== PASSAGE SHOWN ==

# [plt-scheme] Dracula 2.4 and DoubleCheck

I am pleased to announce the release of Dracula version 2.4 and the
new DoubleCheck book for Dracula.
Dracula is the ACL2 emulation language for DrScheme. Version 2.4
includes the speed improvements from version 2.1, several bug fixes
and documentation updates, and the new DoubleCheck book.
More information on Dracula and DoubleCheck can be found at
http://www.ccs.neu.edu/home/cce/acl2/ and full documentation on
DoubleCheck can be found in the DrScheme Help Desk after installing
Dracula.
DoubleCheck is a library that provides randomized testing as a
supplement to theorem proving. It can be used to establish confidence
in a program before proving theorems, or after a failed proof attempt
to find counterexamples. DoubleCheck works by testing program
properties (potential theorems) with random values for each free
variable. Here is a sample DoubleCheck property:
;; Test whether the result of nth is actually a member of the given list.

===

● TASK TO CARRY OUT
In the Dracula 2.4 announcement, what does DoubleCheck use when it tests program properties? The material that comes next is separate from the announcement above.

== INFORMATION PROVIDED ==

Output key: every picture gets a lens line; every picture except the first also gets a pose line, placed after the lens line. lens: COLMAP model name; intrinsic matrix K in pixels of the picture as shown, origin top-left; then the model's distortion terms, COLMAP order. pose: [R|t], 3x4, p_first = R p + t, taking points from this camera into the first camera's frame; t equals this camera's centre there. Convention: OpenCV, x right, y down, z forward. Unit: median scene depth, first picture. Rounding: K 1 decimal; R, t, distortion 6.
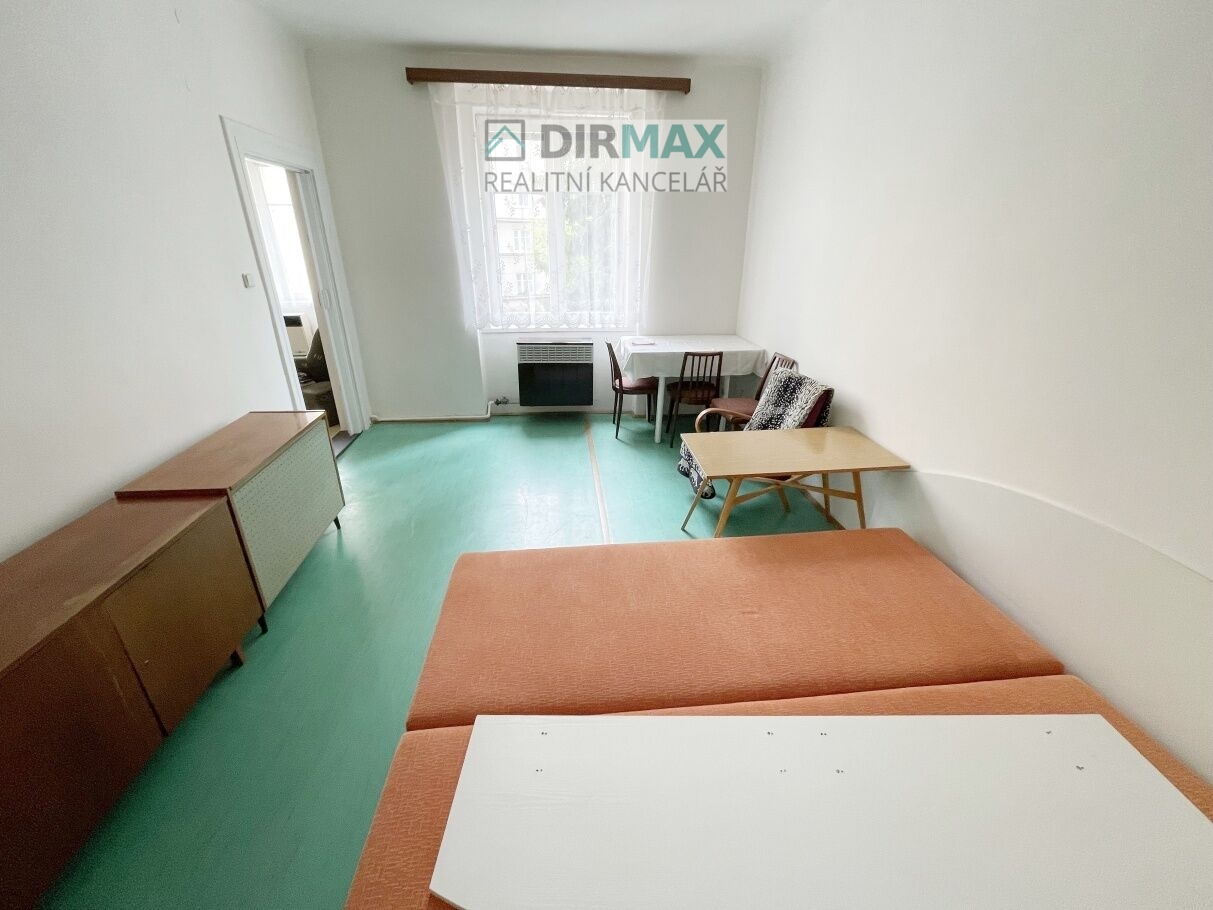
lens RADIAL K [[489.3, 0, 606.7], [0, 489.3, 452.6], [0, 0, 1]] dist [-0.002372, -0.000113]
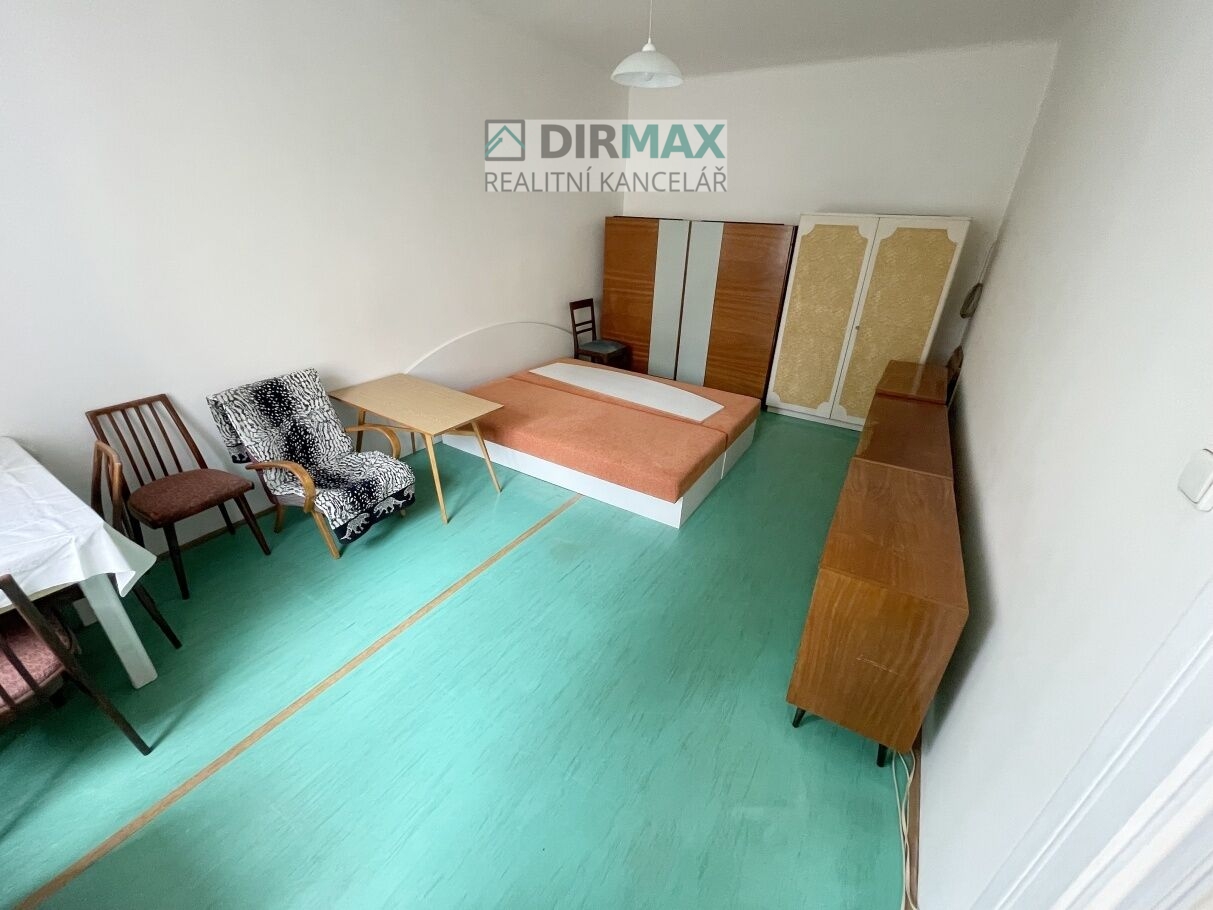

===

● SOLUTION TO THE EXERCISE
Random values for each free variable.